Zofia Kilanowicz (born 15 May 1963) is a Polish operatic soprano who has performed internationally, with a focus on Polish music. She appeared as Roxana in Szymanowski's King Roger in Paris and New York City, and recorded Górecki's Second Symphony (Copernican Symphony) and Third Symphony (Symphony of Sorrowful Songs).

==Life ==
She was born in Nowy Targ. After graduating from the School of Music in her hometown, she studied at the Academy of Music in Kraków with Helena Łazarska. Already during her studies, she was a prize winner of the Ada Sari Vocal Art Competition in Nowy Sącz (1986), the Karol Szymanowski Competition in Łódź, and the Karol Szymanowski Competition in Karlovy Vary. She received the Elly Ameling Award at the International Vocal Competition 's-Hertogenbosch in 1988.
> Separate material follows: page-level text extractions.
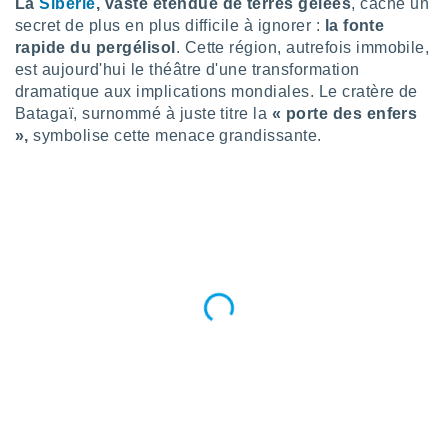
La
Sibérie
, vaste étendue de terres gelées
, cache un
n «
secret de plus en plus difficile à ignorer :
la fonte
 et
r »,
rapide du pergélisol
. Cette région, autrefois immobile,
cédez au
est aujourd'hui le théâtre d'une transformation
 et vous
dramatique aux implications mondiales. Le cratère de
z
Batagaï, surnommé à juste titre la
« porte des enfers
ation de
»,
symbolise cette menace grandissante.
qu'ils
 nous ou
aires,
nt de
t
er le
ement
te, ainsi
per un
écifique
us
de la
 et du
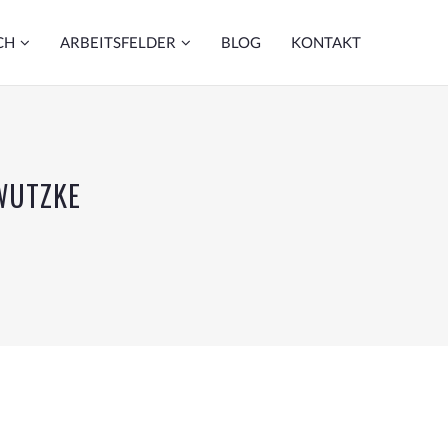
CH
ARBEITSFELDER
BLOG
KONTAKT
 WUTZKE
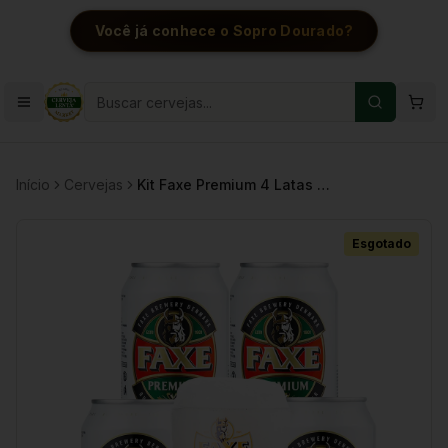
Você já conhece o Sopro Dourado?
Início
Cervejas
Kit Faxe Premium 4 Latas 330ml + Copo 500ml
Esgotado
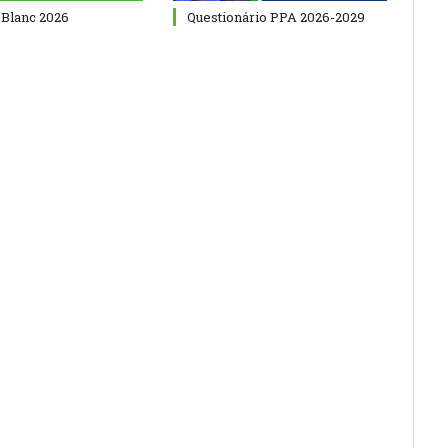
 Blanc 2026
Questionário PPA 2026-2029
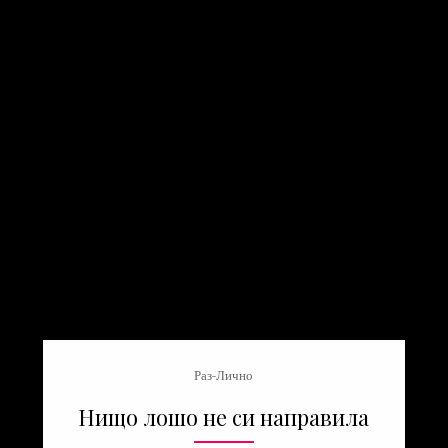
Раз-Лично
Нищо лошо не си направила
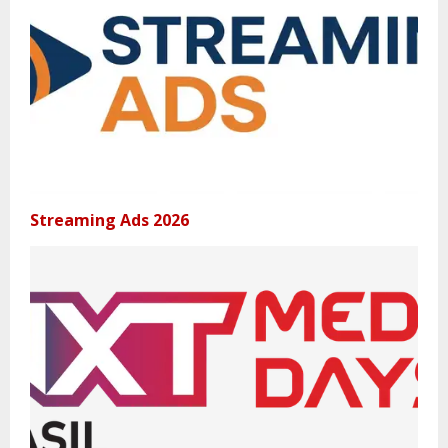
Streaming Ads 2026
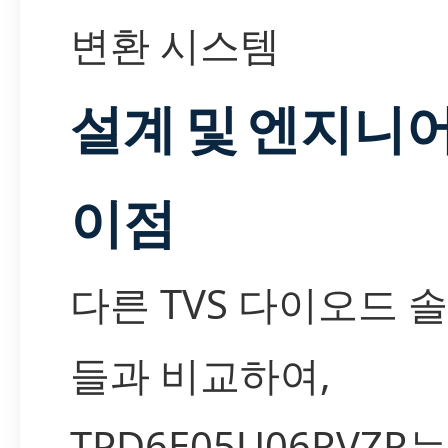
변환 시스템
설계 및 엔지니
이점
다른 TVS 다이오드 
들과 비교하여,
TPD6E05U06RVZR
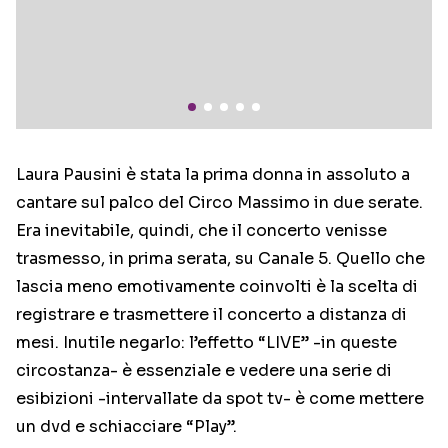
Laura Pausini è stata la prima donna in assoluto a
cantare sul palco del Circo Massimo in due serate.
Era inevitabile, quindi, che il concerto venisse
trasmesso, in prima serata, su Canale 5. Quello che
lascia meno emotivamente coinvolti è la scelta di
registrare e trasmettere il concerto a distanza di
mesi. Inutile negarlo: l’effetto “LIVE” -in queste
circostanza- è essenziale e vedere una serie di
esibizioni -intervallate da spot tv- è come mettere
un dvd e schiacciare “Play”.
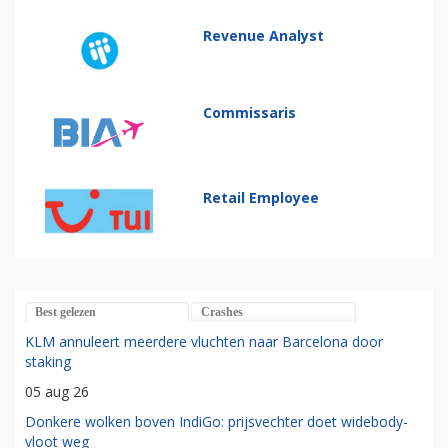
Revenue Analyst
Commissaris
Retail Employee
Best gelezen
Crashes
KLM annuleert meerdere vluchten naar Barcelona door
staking
05 aug 26
Donkere wolken boven IndiGo: prijsvechter doet widebody-
vloot weg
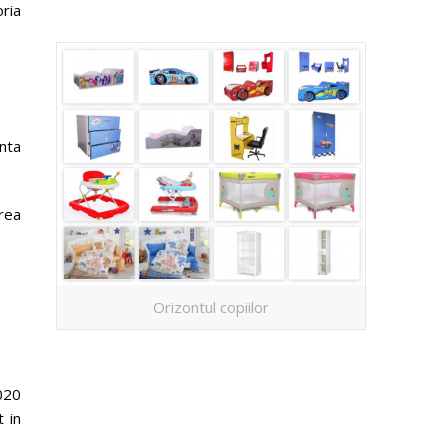
ria
anta
rea
Orizontul copiilor
2020
t in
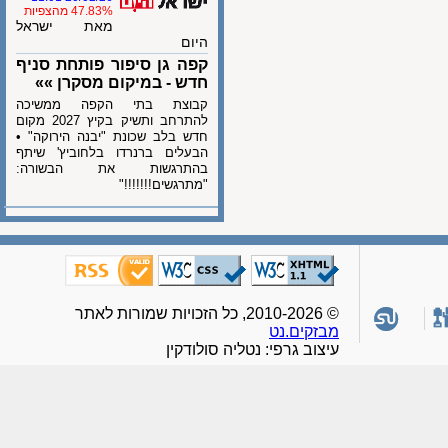
47.83% מהצפיות
מאת ישראל
היום
קפה גן סיפור פותחת סניף
חדש - במיקום מסקרן »»
קבוצת בתי הקפה ממשיכה
להתרחב ותשיק בקיץ 2027 מקום
חדש בלב שכונת "יבנה הירוקה" •
הבעלים ברנרדו בלחוביץ' שיתף
בהתרגשות את הבשורה:
"מתרגשים!!!!!!!"
© 2010-2026, כל הזכויות שמורות לאתר
מבזקים.נט
עיצוב גרפי: נטליה סולודקין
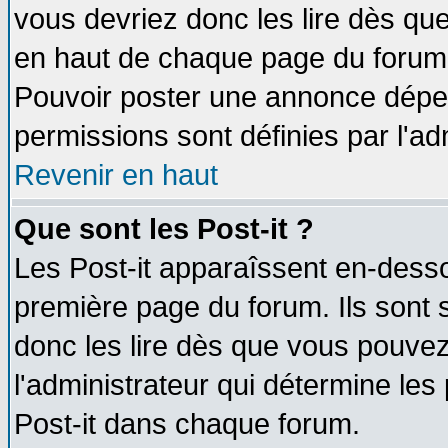
vous devriez donc les lire dès q
en haut de chaque page du forum d
Pouvoir poster une annonce dépe
permissions sont définies par l'ad
Revenir en haut
Que sont les Post-it ?
Les Post-it apparaîssent en-dess
première page du forum. Ils sont
donc les lire dès que vous pouve
l'administrateur qui détermine le
Post-it dans chaque forum.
Kilanowicz made her debut at the Warsaw Chamber Opera in 1989, as Konstanze in Mozart's Die Entführung aus dem Serail. In 1990, she first performed at La Monnaie in Brussels, as Drusilla in Monteverdi's L'incoronazione di Poppea, and remained a soloist of the house for ten years. Her roles also include Monteverdi's Poppea in L'incoronazione di Poppea, Mozart's La clemenza di Tito, Domenico Scarlatti's Il trionfo dell amore, Viktor Ullmann's Der Kaiser von Atlantis, and Beethoven's Fidelio. She has performed at opera houses in Brussels, Liège, Paris and Salzburg, among others. She appeared at the Théâtre des Champs-Élysées in Paris as Roxana in Szymanowski's King Roger conducted by Charles Dutoit, in a performance that travelled to Carnegie Hall in New York City, and was recorded.

== Recordings ==
Kilanowicz recorded for the Polish Radio. She recorded Mozart's Requiem in 1991, Górecki's Third Symphony for Naxos in 1993, with the Polish National Radio Symphony conducted by Antoni Wit, and Chopin's Polish Songs in 1994. In 1998, she was the soprano soloist in Hermann Suter's Le Laudi performed at St. Bonifatius, Wiesbaden, by Chor von St. Bonifatius and children's choir, the Witold Lutoslawski Philharmonic Wroclaw with organist Petra Morath-Pusinelli, conducted by Gabriel Dessauer, and alongside Pamela Pantos, Andreas Karasiak and Johann-Werner Prein. In 2000, she recorded song cycles by Karol Szymanowski, Songs of the Infatuated Muezzin, Op. 42, and Słopiewnie, Op. 46b, with the London Philharmonic Orchestra conducted by Leon Botstein. She also recorded Górecki's Copernican Symphony with baritone Andrzej Dobber, choirs and the Polish National Radio Symphony Orchestra in Katowice, conducted by Wit. She took part in a DVD recording of Górecki's Third Symphony by the Polish Radio in 2003, with the National Polish Radio Symphony Orchestra conducted by the composer. This recording was also released as a Hybrid Multichannel Super Audio CD and later on Blu-ray to commemorate the 70th anniversary of the outbreak of World War II and the 20th anniversary of Poland regaining its freedom. It received the Fryderyk Award 2006 in the category Contemporary Music.

== Awards ==
Kilanowicz received the Annual Award of the Minister of Culture and National Heritage in 2006, and the Medal of Merit from the city of Nowy Targ.